When the new Christian faith gained and consolidated its power in the Roman Empire, the Saturnalia became an obvious target for expulsion from the public psyche. But extinguishing the beloved holiday proved more difficult than the new pious power elite in Rome were prepared to handle. Perhaps for the first time in history, the new Christian leadership of Rome exercised what is now considered to be a common bit of folk wisdom: When in Rome, do as the Romans. The leaders couldn’t do away with the Saturnalia, so they attempted a new strategy: They modified the holiday and wrapped it in more suitably Christian sensibilities.

Many of our modern traditions associated with Christmas can be traced directly to the Saturnalia; Christmas cards, baked goods, gift exchanges, decorating trees and homes with lights, songs and parties and more.
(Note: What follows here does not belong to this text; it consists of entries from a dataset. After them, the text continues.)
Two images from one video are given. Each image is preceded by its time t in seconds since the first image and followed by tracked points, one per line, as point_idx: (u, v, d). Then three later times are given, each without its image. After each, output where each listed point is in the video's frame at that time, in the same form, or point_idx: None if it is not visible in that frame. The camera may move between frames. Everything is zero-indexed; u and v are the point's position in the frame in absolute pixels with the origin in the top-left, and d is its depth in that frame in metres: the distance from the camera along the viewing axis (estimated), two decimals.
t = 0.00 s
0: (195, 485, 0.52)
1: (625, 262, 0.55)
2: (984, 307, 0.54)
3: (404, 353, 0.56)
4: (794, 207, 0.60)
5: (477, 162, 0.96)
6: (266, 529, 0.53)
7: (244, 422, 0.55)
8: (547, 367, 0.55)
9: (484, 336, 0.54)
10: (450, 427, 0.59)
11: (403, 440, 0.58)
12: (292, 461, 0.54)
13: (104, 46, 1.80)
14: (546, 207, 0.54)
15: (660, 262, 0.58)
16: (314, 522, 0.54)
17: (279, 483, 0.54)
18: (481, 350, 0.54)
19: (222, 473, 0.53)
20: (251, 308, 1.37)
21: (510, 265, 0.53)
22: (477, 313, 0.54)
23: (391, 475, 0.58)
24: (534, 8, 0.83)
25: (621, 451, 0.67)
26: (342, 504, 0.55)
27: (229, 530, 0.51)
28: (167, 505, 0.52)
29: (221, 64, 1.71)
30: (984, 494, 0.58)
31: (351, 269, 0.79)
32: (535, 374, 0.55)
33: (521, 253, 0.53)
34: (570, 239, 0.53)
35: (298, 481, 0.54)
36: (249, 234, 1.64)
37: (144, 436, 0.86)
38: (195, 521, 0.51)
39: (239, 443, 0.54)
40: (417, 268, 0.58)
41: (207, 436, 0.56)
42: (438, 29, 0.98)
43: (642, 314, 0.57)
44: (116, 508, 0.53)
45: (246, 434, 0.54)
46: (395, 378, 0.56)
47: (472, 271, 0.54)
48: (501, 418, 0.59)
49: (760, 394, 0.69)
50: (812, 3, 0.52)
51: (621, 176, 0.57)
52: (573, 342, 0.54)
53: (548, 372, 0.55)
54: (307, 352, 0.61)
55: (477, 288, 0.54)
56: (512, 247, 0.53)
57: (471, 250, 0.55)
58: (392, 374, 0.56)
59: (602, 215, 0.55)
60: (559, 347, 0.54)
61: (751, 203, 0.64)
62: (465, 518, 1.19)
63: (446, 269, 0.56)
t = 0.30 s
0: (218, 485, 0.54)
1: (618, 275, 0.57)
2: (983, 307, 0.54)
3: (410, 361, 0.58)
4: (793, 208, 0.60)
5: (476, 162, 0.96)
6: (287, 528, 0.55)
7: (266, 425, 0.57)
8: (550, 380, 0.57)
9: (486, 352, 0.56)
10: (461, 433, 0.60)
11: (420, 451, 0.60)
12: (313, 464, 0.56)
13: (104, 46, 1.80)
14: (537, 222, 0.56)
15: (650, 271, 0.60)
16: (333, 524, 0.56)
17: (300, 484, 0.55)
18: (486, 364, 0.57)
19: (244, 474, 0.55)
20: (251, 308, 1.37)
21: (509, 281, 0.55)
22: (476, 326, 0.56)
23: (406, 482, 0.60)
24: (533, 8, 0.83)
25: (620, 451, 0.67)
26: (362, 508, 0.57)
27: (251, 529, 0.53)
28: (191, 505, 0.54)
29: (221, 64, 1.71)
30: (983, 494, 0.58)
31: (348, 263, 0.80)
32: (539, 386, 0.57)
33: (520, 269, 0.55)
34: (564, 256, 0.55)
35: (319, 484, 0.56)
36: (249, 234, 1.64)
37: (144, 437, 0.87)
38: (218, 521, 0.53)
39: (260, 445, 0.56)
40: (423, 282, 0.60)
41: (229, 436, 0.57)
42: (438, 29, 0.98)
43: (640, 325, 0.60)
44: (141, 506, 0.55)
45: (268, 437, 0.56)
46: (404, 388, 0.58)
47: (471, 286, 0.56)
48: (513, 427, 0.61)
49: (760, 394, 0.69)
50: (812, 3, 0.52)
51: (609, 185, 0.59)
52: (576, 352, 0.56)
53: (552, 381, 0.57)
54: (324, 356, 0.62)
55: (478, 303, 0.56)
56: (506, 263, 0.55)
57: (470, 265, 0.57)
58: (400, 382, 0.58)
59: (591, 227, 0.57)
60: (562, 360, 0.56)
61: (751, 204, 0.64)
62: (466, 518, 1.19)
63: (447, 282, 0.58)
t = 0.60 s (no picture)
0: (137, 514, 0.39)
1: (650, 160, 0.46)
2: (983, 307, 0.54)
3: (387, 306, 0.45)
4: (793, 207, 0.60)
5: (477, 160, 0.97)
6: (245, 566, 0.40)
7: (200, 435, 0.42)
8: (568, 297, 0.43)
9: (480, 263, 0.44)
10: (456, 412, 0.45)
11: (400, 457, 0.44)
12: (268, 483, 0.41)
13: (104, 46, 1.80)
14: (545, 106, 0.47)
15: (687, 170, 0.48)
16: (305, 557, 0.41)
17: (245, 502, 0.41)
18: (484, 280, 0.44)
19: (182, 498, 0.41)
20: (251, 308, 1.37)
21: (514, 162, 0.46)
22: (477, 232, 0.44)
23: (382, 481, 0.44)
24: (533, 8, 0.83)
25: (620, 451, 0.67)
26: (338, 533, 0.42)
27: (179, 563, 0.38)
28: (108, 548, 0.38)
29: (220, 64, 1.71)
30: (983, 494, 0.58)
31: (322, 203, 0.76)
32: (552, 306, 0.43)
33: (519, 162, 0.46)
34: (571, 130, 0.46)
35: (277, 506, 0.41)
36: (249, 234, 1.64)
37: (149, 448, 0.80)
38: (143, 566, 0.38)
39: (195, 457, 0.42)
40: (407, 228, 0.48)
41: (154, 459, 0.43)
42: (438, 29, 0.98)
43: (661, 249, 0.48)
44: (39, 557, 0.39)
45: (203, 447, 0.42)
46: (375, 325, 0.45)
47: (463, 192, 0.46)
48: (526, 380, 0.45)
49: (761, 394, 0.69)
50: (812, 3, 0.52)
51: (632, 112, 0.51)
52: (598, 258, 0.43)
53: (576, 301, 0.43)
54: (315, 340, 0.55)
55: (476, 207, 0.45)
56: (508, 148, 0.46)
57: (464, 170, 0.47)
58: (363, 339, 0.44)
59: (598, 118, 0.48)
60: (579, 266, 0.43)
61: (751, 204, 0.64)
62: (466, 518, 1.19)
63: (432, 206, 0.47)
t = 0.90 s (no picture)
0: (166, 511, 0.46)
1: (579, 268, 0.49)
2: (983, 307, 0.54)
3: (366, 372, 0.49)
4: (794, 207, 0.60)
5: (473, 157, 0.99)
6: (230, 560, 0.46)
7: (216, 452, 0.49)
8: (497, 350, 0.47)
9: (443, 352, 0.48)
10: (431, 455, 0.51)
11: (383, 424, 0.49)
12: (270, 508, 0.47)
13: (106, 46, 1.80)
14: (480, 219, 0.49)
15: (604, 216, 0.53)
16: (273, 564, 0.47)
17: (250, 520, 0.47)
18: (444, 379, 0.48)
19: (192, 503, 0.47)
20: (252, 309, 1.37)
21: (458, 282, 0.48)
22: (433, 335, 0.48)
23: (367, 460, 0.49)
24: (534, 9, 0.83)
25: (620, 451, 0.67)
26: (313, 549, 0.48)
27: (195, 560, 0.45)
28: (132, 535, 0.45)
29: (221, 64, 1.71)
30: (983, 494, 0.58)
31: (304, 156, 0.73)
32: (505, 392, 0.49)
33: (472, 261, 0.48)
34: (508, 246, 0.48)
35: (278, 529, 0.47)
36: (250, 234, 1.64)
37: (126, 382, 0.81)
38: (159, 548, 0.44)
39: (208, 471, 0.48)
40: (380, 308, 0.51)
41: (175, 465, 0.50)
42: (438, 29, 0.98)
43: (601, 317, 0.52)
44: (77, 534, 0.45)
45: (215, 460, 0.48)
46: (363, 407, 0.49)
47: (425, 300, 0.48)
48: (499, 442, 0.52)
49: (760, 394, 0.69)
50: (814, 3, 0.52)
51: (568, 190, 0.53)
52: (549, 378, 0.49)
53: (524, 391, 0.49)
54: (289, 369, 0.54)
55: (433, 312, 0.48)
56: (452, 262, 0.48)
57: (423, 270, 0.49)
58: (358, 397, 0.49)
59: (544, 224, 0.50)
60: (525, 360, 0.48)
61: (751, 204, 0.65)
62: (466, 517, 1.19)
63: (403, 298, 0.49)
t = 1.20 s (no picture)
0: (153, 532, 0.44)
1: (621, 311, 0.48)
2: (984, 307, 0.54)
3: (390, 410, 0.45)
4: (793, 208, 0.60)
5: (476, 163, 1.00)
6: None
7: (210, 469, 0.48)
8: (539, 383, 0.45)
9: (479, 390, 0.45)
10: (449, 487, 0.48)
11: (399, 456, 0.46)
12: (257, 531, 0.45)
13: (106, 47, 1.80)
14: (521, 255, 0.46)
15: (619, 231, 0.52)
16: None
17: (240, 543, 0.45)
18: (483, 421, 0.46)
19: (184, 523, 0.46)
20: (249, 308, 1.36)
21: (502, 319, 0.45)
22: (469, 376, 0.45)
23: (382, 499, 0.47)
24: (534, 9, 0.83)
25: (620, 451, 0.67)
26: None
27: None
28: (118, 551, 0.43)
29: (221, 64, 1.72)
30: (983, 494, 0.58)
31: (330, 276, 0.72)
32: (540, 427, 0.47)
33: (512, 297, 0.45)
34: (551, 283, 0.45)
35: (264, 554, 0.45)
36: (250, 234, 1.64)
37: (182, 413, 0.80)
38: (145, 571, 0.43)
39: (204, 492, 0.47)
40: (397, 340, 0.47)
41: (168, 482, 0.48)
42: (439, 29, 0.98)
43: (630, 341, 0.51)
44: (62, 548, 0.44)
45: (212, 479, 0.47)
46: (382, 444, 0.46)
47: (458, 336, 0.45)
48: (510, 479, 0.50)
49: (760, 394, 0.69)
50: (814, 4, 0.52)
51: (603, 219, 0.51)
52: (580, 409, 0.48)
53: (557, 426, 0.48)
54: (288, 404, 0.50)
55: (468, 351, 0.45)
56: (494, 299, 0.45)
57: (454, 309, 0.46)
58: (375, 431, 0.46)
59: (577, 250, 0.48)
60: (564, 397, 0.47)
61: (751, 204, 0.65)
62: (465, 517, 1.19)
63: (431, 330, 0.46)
Gone, sadly, are the traditions of wild alcohol and accompanying orgies. But we haven’t entirely given up on those either. We just postponed those for a week and tied them to the tradition of the new year. I explain that bizarre observation of the beginning of the new year in another essay here, but its traditions are also deeply rooted in the Saturnalia.

So, is anyone REALLY attempting to destroy Christmas, as the strange claims now suggest? Put simply, No. Perhaps it would have been just as easy to note that at the outset, but I rather enjoy writing and explaining. Christmas is really nothing more or less than the celebration of the winter solstice, even if we attempt to provide it with some more sublime wrapping. If Christianity, and all other religious observation were to disappear from the planet tomorrow, I am pretty confident that Christmas would survive its passing.

Incidentally, if you refuse to pull the stick out of your ass and want to get offended when someone wishes you “Happy Holidays” instead of “Merry Christmas” this time of year, try to chill out a little. By my count, there are some 47 holidays, religious, secular and historical that are celebrated during the month of December alone around the planet, and that doesn’t include the ones like “Festivus” that were created in fiction or media. If you consider the start of the holiday season to begin at Halloween, toss in about a dozen more. So the “Happy Holidays” greeting is far friendlier, inclusive and appropriate, in my view.